The "spiritual" aspect of playing the Komusō-Shakuhachi (one could also call it the playing of the Shakuhachi as a means for self-cultivation / or rather the cultivation of self-less-ness?) takes place when you confront the teacher and present your way of playing to him. That will reveal, among many other things, your way of breathing, your pride or apprehension etc. And the teacher will also reveal his present situation to you completely. How he corrects you, challenges you and how you ask your questions in words or without words, this is the place where the living flesh of practice is attached to the bones of mere traditional playing-formalities. That is not always nice and instructional as you would expect some musical lesson to be, but can be a rather fierce situation. And at times you are reminded that the Komusō have quite something in common with the Japanese warrior class. There may be times when you need to become fearless like a samurai to meet your teacher.
About online lessons
In our day and age there are many Shakuhachi players teaching all over the world and particularly the jinashi-shakuhachi, here referred to as Komusō-Shakuhachi, has many friends in the West. This kind of Shakuhachi is even more popular abroad than it is in Japan, what is not surprising as many Western players are looking for the distinct "Japanese" or soft and natural sound that it produces. (Many Japanese, it seems to me, prefer flutes with which Western music can also played easily.) Therefore it might be possible for many prospective players to find a teacher living not too far away and to meet him or her for personal instruction.

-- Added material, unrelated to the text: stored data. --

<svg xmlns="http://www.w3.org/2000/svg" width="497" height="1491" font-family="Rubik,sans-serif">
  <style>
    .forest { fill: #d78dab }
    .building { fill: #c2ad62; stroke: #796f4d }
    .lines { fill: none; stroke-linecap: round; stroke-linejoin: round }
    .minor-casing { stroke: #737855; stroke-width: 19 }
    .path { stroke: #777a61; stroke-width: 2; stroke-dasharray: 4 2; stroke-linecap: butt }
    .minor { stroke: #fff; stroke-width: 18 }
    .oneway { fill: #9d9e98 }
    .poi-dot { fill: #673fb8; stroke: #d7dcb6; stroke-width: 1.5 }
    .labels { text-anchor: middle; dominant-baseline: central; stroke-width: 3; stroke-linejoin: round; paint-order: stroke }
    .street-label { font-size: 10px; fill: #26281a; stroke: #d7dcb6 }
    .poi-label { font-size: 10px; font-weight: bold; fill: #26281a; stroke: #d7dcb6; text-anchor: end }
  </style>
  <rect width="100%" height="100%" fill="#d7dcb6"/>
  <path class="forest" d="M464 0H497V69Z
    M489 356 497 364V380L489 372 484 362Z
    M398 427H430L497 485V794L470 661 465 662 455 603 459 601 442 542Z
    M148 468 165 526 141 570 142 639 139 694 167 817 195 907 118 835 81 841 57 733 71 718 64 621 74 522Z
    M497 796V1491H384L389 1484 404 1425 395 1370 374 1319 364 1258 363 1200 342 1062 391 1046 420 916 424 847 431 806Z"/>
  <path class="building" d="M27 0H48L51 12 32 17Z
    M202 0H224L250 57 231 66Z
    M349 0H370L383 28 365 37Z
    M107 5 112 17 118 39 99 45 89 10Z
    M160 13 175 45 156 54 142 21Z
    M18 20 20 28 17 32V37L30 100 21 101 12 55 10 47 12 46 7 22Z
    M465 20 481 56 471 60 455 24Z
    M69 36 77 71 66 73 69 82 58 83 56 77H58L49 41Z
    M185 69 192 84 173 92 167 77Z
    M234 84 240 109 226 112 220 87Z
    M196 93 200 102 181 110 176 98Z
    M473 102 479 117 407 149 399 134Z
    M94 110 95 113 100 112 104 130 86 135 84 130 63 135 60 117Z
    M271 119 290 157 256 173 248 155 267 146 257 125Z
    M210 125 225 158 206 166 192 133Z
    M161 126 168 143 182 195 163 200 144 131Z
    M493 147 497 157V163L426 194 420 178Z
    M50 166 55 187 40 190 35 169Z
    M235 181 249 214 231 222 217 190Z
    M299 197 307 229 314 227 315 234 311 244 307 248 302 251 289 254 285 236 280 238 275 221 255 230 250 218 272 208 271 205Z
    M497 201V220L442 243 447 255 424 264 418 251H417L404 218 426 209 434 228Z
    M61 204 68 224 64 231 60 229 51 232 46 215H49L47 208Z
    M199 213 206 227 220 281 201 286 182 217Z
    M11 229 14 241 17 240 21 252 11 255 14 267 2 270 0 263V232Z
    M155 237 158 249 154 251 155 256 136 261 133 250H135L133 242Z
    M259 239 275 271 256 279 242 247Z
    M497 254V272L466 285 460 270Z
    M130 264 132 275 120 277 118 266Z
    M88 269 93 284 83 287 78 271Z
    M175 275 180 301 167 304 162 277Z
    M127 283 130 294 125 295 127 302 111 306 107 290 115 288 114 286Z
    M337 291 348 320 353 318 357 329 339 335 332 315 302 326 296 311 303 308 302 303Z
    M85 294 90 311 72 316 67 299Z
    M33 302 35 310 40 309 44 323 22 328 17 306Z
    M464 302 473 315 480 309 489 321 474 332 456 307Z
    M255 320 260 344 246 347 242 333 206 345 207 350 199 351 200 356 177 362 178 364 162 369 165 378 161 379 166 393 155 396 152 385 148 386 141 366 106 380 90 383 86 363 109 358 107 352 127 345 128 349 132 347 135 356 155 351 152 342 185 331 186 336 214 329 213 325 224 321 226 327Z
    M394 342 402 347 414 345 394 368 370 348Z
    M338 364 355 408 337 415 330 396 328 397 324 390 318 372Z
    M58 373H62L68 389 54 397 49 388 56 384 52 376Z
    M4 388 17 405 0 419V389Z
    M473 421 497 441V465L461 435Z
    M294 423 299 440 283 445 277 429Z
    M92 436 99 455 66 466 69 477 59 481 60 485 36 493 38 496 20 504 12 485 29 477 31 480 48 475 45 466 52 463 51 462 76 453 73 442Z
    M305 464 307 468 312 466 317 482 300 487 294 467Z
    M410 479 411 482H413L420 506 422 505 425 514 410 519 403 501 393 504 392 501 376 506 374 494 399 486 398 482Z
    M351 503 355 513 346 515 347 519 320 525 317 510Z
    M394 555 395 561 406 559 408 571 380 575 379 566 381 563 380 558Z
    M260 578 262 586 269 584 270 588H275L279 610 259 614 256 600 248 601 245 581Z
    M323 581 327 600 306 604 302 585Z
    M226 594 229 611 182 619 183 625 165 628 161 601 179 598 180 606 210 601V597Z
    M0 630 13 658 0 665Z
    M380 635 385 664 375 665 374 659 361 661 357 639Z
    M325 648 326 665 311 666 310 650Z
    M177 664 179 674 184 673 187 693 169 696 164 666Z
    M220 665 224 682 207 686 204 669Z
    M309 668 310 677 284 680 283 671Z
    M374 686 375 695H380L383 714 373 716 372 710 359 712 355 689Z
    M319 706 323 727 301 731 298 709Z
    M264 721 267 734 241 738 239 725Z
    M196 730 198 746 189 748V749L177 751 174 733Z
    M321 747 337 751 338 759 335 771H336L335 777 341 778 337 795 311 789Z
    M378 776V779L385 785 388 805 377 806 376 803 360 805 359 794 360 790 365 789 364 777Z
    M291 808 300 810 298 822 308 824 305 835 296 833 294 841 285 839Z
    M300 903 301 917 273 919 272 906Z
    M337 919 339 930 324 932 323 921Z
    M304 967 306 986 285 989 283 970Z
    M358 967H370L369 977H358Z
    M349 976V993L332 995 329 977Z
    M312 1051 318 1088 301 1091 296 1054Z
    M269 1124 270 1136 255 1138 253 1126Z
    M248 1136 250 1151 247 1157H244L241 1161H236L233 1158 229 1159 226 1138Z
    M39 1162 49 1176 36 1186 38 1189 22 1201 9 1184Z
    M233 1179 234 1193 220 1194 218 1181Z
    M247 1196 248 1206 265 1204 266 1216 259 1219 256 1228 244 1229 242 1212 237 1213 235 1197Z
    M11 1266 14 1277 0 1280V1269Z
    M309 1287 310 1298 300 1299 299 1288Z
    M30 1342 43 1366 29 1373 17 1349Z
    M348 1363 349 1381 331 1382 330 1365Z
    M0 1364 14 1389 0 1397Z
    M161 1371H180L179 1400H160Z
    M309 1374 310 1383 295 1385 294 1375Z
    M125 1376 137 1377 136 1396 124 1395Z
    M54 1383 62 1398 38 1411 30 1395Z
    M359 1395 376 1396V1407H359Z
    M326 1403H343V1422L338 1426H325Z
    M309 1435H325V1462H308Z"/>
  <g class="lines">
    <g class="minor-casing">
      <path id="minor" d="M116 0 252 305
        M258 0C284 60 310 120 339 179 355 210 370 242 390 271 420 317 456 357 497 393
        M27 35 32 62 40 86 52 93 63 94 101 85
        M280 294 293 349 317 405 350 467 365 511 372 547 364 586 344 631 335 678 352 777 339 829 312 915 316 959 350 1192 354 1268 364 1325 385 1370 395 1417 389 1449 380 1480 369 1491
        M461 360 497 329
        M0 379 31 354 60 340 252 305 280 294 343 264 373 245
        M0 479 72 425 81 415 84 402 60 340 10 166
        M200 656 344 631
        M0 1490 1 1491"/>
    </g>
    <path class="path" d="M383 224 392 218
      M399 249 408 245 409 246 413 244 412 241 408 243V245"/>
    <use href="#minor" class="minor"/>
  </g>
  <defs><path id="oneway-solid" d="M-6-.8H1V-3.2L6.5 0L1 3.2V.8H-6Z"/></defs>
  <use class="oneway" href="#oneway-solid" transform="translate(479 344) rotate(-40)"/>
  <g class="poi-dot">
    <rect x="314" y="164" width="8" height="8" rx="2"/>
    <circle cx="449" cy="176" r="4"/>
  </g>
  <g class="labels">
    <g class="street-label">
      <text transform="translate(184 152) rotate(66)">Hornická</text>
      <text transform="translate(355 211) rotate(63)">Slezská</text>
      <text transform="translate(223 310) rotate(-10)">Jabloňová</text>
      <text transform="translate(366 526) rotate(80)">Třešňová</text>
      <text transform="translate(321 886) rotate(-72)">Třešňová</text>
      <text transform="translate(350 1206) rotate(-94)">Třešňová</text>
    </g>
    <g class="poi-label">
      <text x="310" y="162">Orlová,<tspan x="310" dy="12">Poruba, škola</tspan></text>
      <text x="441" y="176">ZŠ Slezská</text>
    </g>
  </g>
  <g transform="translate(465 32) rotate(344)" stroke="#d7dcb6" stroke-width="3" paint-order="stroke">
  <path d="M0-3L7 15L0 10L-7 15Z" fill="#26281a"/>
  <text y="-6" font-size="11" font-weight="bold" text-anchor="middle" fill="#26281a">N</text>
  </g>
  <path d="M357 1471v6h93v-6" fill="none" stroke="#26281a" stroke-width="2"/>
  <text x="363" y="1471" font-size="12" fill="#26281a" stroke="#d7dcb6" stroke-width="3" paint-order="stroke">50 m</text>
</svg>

But there are still blank spaces on the map, and if you happen to live far away from the bigger cities where the chances to find a teacher are relatively good, you might think of taking online lessons. That is now a technology we use every day and connecting live around the globe doesn't even surprise us any longer. I have also done quite some online-teaching and - as it cannot always be avoided to connect using such technology - still do so.
But I have come across a number of difficulties that seem to be unavoidable when teaching online. The first trivial but real problem are the time-zones. The time convenient for the student might be in the middle of the night where the teacher lives or the other way around. Unless both of you are living alone without neighbours and families that can cause some obvious problems.

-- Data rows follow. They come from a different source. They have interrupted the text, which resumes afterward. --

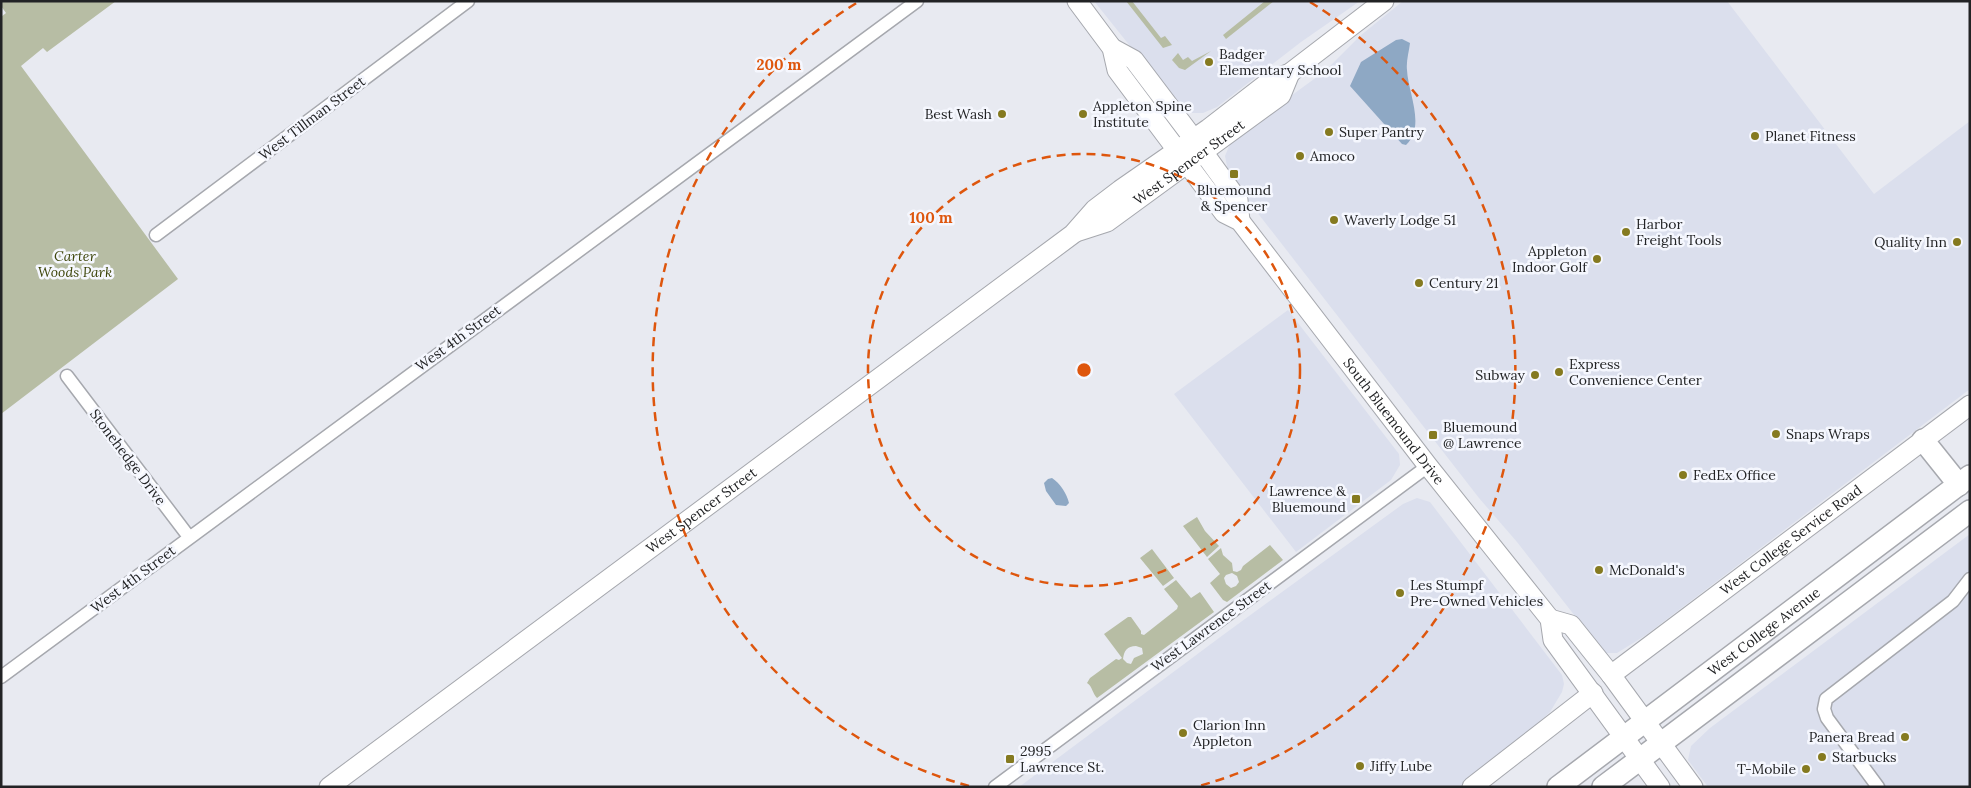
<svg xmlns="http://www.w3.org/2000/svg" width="1971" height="788" font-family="Lora,serif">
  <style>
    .built { fill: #dbdfed }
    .green { fill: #b7bda4; fill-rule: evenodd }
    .water { fill: #8ea8c4 }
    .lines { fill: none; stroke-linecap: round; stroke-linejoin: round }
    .street-casing { stroke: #a6a8ae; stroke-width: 15 }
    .secondary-casing { stroke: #a6a8ae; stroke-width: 21 }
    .primary-casing { stroke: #a6a8ae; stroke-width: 24 }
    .street { stroke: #fff; stroke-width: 12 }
    .secondary { stroke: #fff; stroke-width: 19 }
    .primary { stroke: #fff; stroke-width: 21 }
    .ring { fill: none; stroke: #de560d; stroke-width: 2.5; stroke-dasharray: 9 6 }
    .poi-dot { fill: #857a20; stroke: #f5f7fe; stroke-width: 2 }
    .labels { text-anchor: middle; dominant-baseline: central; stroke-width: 5; stroke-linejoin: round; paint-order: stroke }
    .poi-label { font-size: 14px; fill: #222325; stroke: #f5f7fe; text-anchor: start }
    .street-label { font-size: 14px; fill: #222325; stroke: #f5f7fe }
    .park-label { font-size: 14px; font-style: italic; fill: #3d4509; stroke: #f5f7fe }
    .centre { fill: #de560d; stroke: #f5f7fe; stroke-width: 2.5 }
    .ring-label { font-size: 15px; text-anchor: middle; font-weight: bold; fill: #de560d; stroke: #f5f7fe; stroke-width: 5; stroke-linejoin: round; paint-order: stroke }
  </style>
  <rect width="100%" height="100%" fill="#e8eaf1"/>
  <path class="built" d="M 1094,1 L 1360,1 L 1301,42 L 1217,107 L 1203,113 L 1190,113 L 1178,106 Z
    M 1403,1 L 1727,1 L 1874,194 L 1970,121 L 1970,389 L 1646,635 L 1617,653 L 1604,653 L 1517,542 L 1479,498 L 1229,176 L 1225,156 L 1232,139 L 1325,71 L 1360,36 Z
    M 1288,310 L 1399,454 L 1400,465 L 1391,480 L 1296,552 L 1174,394 Z
    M 1417,498 L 1430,502 L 1562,675 L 1564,684 L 1562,692 L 1550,712 L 1515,745 L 1459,787 L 1019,787 L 1223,635 L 1403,504 Z
    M 1970,534 L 1970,787 L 1708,787 L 1688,760 L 1691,746 L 1710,728 Z"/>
  <path class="green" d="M 1,1 L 116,1 L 47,52 L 43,48 L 21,66 L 178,279 L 1,414 L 1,17 L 6,13 L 1,6 Z
    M 1126,1 L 1132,1 L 1161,38 L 1165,36 L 1172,45 L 1163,48 Z
    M 1265,1 L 1274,1 L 1226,39 L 1223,35 Z
    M 1211,51 L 1185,70 L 1179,68 L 1172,60 L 1178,53 L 1183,60 L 1188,57 L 1192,61 Z
    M 1197,517 L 1205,531 L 1219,546 L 1207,557 L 1183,526 Z
    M 1270,545 L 1283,560 L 1227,602 L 1223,600 L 1210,583 L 1220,574 L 1208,559 L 1221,548 L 1223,555 L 1232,563 L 1233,571 L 1237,572 L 1241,570 L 1243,566 ZM 1232,573 L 1237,576 L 1239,582 L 1236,586 L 1231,588 L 1226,584 L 1224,578 L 1226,575 Z
    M 1152,549 L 1174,578 L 1163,586 L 1140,558 Z
    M 1176,580 L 1191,598 L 1200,592 L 1214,612 L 1097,698 C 1092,693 1093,687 1087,683 L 1090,678 L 1116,659 L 1119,660 L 1122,658 L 1104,634 L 1128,617 L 1131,617 L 1141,631 L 1141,634 L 1144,635 L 1177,609 L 1178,606 L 1164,589 ZM 1136,646 L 1142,648 L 1143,654 L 1134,658 L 1131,664 L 1127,663 L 1123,659 C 1124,651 1127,646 1136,646 Z"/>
  <path class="water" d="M 1402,39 L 1410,43 C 1409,52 1406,61 1407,70 C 1408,93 1426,126 1406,145 L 1402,144 L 1350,86 L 1361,62 L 1396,40 Z
    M 1052,478 C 1060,483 1067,494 1069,503 L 1066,506 L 1056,505 L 1046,491 L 1044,483 L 1048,479 Z"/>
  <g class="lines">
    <g class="street-casing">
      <path id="street" d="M 156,235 L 468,1
        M 67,376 L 189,537
        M 1,677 L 917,1
        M 995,787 L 1428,466
        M 1878,787 L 1827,718 L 1824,709 L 1826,699 L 1953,601 L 1970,579"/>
    </g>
    <g class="secondary-casing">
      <g id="secondary">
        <path id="s1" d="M 1077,1 L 1112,48 L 1117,70 L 1224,213 L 1240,221 L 1428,466 L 1550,619 L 1553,640 L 1660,787"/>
        <path d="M 1112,48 L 1134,60 L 1193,138 L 1238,200 L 1240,221"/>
        <path id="s2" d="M 1076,232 L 1107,222 L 1281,95 L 1290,73"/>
        <path d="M 1550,619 L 1571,625 L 1611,675 L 1693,787"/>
        <path id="s3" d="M 1611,675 L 1970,405"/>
        <path id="s4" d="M 329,787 L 1073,234 L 1095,209 L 1120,190 L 1208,129 L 1270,81 L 1290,73 L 1384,1"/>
        <path d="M 1472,787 L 1593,693"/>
      </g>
    </g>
    <g class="primary-casing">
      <g id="primary">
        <path d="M 1923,440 L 1959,485"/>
        <path id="s5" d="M 1558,787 L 1970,476"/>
        <path d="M 1603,787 L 1970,511"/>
      </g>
    </g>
    <use href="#street" class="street"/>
    <use href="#secondary" class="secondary"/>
    <use href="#primary" class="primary"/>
  </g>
  <g class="ring">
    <circle cx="1084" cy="370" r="216"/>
    <path d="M969 786A432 432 0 0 1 858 2M1310 2A432 432 0 0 1 1199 786"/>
  </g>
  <g class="poi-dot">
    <circle cx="1209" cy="62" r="5"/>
    <circle cx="1002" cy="114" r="5"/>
    <circle cx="1083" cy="114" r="5"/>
    <circle cx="1329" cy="132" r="5"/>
    <circle cx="1755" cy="136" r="5"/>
    <circle cx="1300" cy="156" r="5"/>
    <rect x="1229" y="169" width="10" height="10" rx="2.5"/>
    <circle cx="1334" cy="220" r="5"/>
    <circle cx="1626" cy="232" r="5"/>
    <circle cx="1957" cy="242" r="5"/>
    <circle cx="1597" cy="259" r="5"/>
    <circle cx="1419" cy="283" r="5"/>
    <circle cx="1559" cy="372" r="5"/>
    <circle cx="1535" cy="375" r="5"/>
    <circle cx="1776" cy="434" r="5"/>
    <rect x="1428" y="430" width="10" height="10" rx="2.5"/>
    <circle cx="1683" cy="475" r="5"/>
    <rect x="1351" y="494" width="10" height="10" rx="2.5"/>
    <circle cx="1599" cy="570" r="5"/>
    <circle cx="1400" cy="593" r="5"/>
    <circle cx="1183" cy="733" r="5"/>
    <circle cx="1905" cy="737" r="5"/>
    <circle cx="1822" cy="757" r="5"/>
    <rect x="1005" y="754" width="10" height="10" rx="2.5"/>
    <circle cx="1360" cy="766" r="5"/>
    <circle cx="1806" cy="769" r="5"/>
  </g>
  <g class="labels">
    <g class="poi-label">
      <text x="1219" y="54">Badger<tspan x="1219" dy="16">Elementary School</tspan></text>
      <text x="1093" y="106">Appleton Spine<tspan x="1093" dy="16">Institute</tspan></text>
      <text x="992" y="114" text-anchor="end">Best Wash</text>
      <text x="1339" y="132">Super Pantry</text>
      <text x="1765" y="136">Planet Fitness</text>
      <text x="1310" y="156">Amoco</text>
      <text x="1234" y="190" text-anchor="middle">Bluemound<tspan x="1234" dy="16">&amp; Spencer</tspan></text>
      <text x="1344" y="220">Waverly Lodge 51</text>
      <text x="1636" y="224">Harbor<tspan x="1636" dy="16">Freight Tools</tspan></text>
      <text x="1947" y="242" text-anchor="end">Quality Inn</text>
      <text x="1587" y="251" text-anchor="end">Appleton<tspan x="1587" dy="16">Indoor Golf</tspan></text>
      <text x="1429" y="283">Century 21</text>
      <text x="1569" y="364">Express<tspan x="1569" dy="16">Convenience Center</tspan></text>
      <text x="1525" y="375" text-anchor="end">Subway</text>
      <text x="1443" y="427">Bluemound<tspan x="1443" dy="16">@ Lawrence</tspan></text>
      <text x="1786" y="434">Snaps Wraps</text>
      <text x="1693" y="475">FedEx Office</text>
      <text x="1346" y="491" text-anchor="end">Lawrence &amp;<tspan x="1346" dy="16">Bluemound</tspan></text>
      <text x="1609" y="570">McDonald's</text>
      <text x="1410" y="585">Les Stumpf<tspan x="1410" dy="16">Pre-Owned Vehicles</tspan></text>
      <text x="1193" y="725">Clarion Inn<tspan x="1193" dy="16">Appleton</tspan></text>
      <text x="1895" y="737" text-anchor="end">Panera Bread</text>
      <text x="1020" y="751">2995<tspan x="1020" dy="16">Lawrence St.</tspan></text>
      <text x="1832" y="757">Starbucks</text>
      <text x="1370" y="766">Jiffy Lube</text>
      <text x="1796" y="769" text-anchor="end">T-Mobile</text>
    </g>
    <g class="street-label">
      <text transform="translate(312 118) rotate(-37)">West Tillman Street</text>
      <text stroke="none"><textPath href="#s2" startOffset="134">West Spencer Street</textPath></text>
      <text transform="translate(458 338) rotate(-36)">West 4th Street</text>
      <text stroke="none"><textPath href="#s1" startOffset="530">South Bluemound Drive</textPath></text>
      <text transform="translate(128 457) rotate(53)">Stonehedge Drive</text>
      <text stroke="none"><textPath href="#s4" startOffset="464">West Spencer Street</textPath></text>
      <text stroke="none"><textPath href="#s3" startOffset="225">West College Service Road</textPath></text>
      <text transform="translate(133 579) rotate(-37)">West 4th Street</text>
      <text transform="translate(1211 626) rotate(-36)">West Lawrence Street</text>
      <text stroke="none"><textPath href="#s5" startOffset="258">West College Avenue</textPath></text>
    </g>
    <g class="park-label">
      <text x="75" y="256">Carter<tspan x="75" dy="16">Woods Park</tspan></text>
    </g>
  </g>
  <circle cx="1084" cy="370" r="8" class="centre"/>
  <g class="ring-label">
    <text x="779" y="70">200 m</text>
    <text x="931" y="223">100 m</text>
  </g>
  <rect width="1971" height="788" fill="none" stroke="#222325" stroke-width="5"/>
</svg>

Another and more specific problem is the fact, that student and teacher cannot play unisono. There is always a small time gap and besides this I find it impossible to hear what my student is playing when the tone of my own Shakuhachi is also there. But playing together is the most effective and direct way to convey the character of the honkyoku.
The teacher shows you how to play the pieces, but that is not all. If you share physically the same space with him - or any other person for that matter - you will experience more that just his tone. How does he hold his teacup? How does he manage the weather? How does he react to mosquitoes? How does the cat react to him? And simply how does his presence feel to you? That might be far-fetched but if you have ever been in the presence of a charismatic teacher (with all the problems the use of such a term brings with it), maybe you can understand what I am referring to.